Lab 6 — Likelihood & MLE curves

Drawing the likelihood for a proportion and finding where it peaks

Purpose. This lab is the hands-on companion to Week 6 — Maximum likelihood estimation (and builds on Week 5 — Likelihood). The notes develop the likelihood as a function of the parameter and the MLE as its peak; here you draw that curve, find its maximum, and confirm it lands on the value the algebra predicted.

The idea

The likelihood $L(\theta)$ asks, for each candidate value of the pass rate $\theta$, how probable the data we actually saw would be. Plot it over a grid of $\theta$ values and it is a curve with a single hump; the maximum likelihood estimate is the $\theta$ at the top of the hump. This lab makes that picture concrete for the reading-fluency study’s $26$ passes out of $40$, and shows why we usually work with the log-likelihood instead — same peak, friendlier arithmetic.

Goal

Compute and plot $L(\theta)$ and $\log L(\theta)$ for $x = 26$ successes in $n = 40$ trials over a grid of $\theta$, find the grid maximum, confirm it equals $\hat\theta = 26/40 = 0.65$, and check it against a numerical optimizer.

Setup

Open R and a fresh Quarto document. Fix the seed (there is no randomness here, but the convention keeps every lab reproducible). The data are just the two counts.

set.seed(35103)
x <- 26    # successes (passes)
n <- 40    # trials (students)
theta_grid <- seq(0.001, 0.999, by = 0.001)   # candidate pass rates

Steps

Step 1 — the likelihood over a grid

The likelihood for binomial data is $L(\theta) = \binom{n}{x}\theta^{x}(1-\theta)^{n-x}$. In R, dbinom gives exactly this for each grid value.

L <- dbinom(x, size = n, prob = theta_grid)   # L(theta) for every candidate theta
plot(theta_grid, L, type = "l",
     main = "Likelihood L(theta) for x = 26, n = 40",
     xlab = expression(theta), ylab = "L(theta)")

Step 2 — find the peak

The grid maximum is the value of $\theta$ where L is largest. It should land on $0.65$.

theta_grid[which.max(L)]   # ~ 0.650  -> the MLE
x / n                       # 0.65     -> the closed-form MLE, for comparison

Step 3 — the log-likelihood, and an optimizer

The log-likelihood $\ell(\theta) = \log L(\theta)$ has its peak at the same $\theta$ but is numerically nicer (sums instead of products). Plot it, and confirm the maximum with a general-purpose optimizer.

loglik <- function(t) x * log(t) + (n - x) * log(1 - t)   # up to a constant
plot(theta_grid, loglik(theta_grid), type = "l",
     main = "Log-likelihood", xlab = expression(theta), ylab = "log L(theta)")

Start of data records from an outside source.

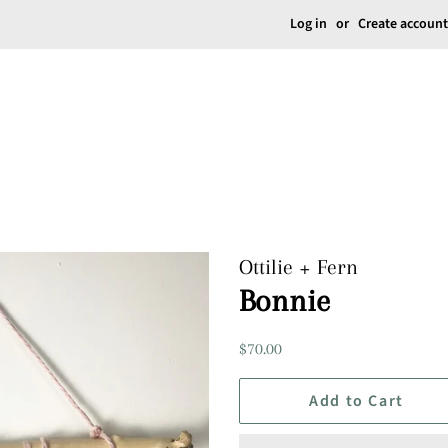
Log in
or
Create account
Ottilie + Fern
Bonnie
Regular
Sale
$70.00
price
price
Add to Cart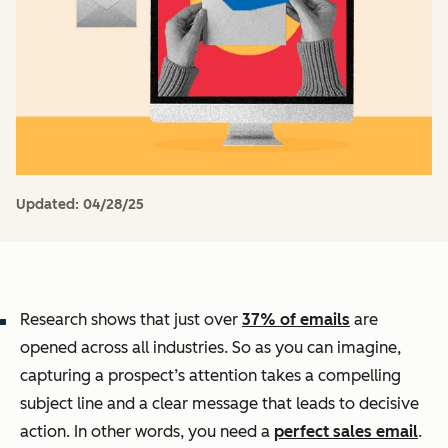
Updated:
04/28/25
Research shows that just over
37% of emails
are
opened across all industries. So as you can imagine,
capturing a prospect’s attention takes a compelling
subject line and a clear message that leads to decisive
action. In other words, you need a
perfect sales email
.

opt <- optimize(loglik, interval = c(0.001, 0.999), maximum = TRUE)
opt$maximum   # ~ 0.65  -> matches the grid and the formula

Verify

Grid, formula, optimizer agree. theta_grid[which.max(L)], x/n, and opt$maximum should all be about $0.65$. Three independent routes to the same MLE is the confirmation.
Same peak, two curves. The likelihood and the log-likelihood peak at the same $\theta$; the log just stretches the vertical scale. If your log-likelihood peaks somewhere else, you have a bug (often a misplaced n - x).
Shape. The curve is humped and falls toward $0$ near $\theta = 0$ and $\theta = 1$ — values far from $0.65$ make $26$ passes out of $40$ implausible, which is exactly what the likelihood is measuring.

AI use note

Field	What to record
Tool	which assistant you used, with approximate date or version
Purpose	what you used it for (e.g. explaining `dbinom`, debugging the `optimize` call)
Verification	how you checked it: confirmed the grid maximum equals `x/n`, compared the optimizer to the formula, or rederived the score equation by hand

Verification is the load-bearing line: an AI can write the optimize call, but you confirm its answer matches $26/40$ — and that you can say why the MLE is the count ratio.